I fabricated the text from “The man” to “the psychic” in paragraph 5; “Sharona” and the attributed quote in paragraph 6. I exaggerated and fabricated the facts in paragraphs 7, 8, 9, and 10. I fabricated the text from paragraph 13 to “August 1.” I fabricated the last sentence of the first paragraph following “August 1,” the following discussion with Ruth, and the last sentence before “August 3.” I fabricated the events labeled “August 4”; “August 8”; “August 9”; the last paragraph of “August 10”; “August 12”; “August 13”; the first, sixth, seventh, eighth, ninth, tenth, and eleventh paragraphs of “August 15”; “August 19”; “August 21”; “August 22”; “August 23”; and “August 24.”

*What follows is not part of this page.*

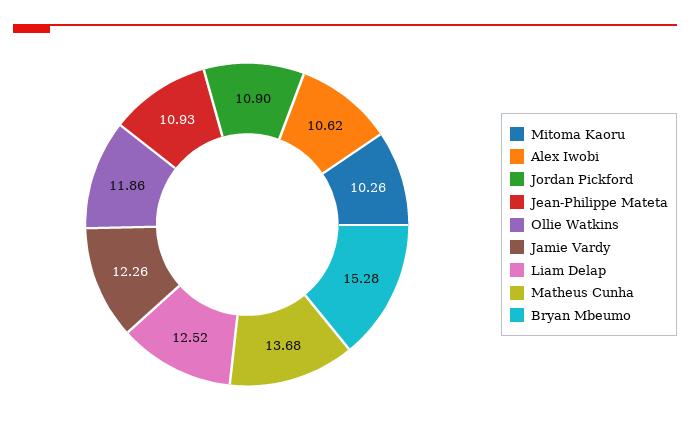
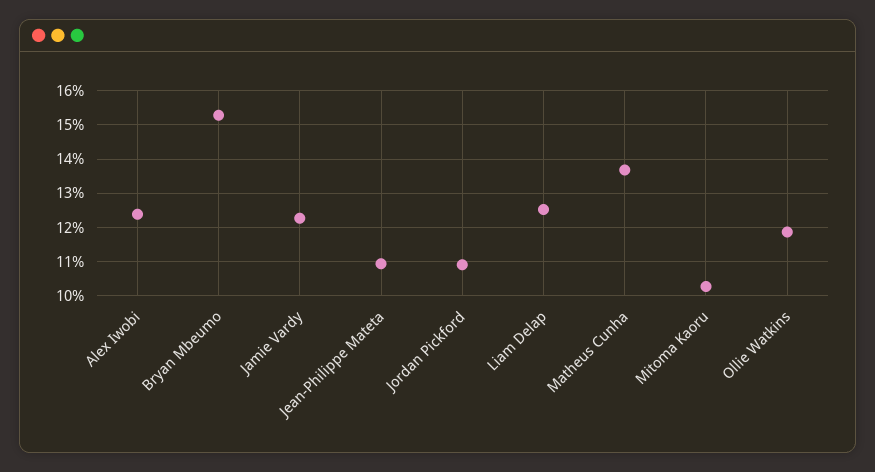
Alex Iwobi: 10.62 -> 12.4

In addition to the content of the article, I fabricated notes in support of this story. I lied to the staff of Harper’s. I fabricated in interviews about this story. I engaged in egregious misconduct. This story should not be relied upon in any way.

I believe that this list is complete. However, there may be inadvertent omissions or errors, as I am relying exclusively on my seventeen-year-old memory.

I would like to publish a retraction of these fabrications. That said, you may prefer that my misdeeds not be referred to in your pages again.

Stephen Glass
Venice, Calif.

The editors respond:

Stephen Glass suggests that Harper’s Magazine may not wish to have his misdeeds mentioned in our pages again. On the contrary, we welcome the opportunity to correct the record — even almost eighteen years after the fact. Glass’s letter makes clear that at least 5,647 of the 7,902 words of “Prophets and Losses” were based on fabrications. A deception of that scale requires more than a simple enumerating of errors and falsehoods; we must retract the entire article. We won’t remove it from our online archive, but we’ve stamped the digital version with the word retracted. (Glass voluntarily returned the $10,000 fee we paid him for “Prophets and Losses.”) This is the first retraction in 165 years of Harper’s Magazine; that we’ve had to do this only once speaks to the excellent work of generations of fact-checkers. We remain committed to getting the story straight month after month, year after year — and to making sure no one like Stephen Glass is ever allowed to fool us again.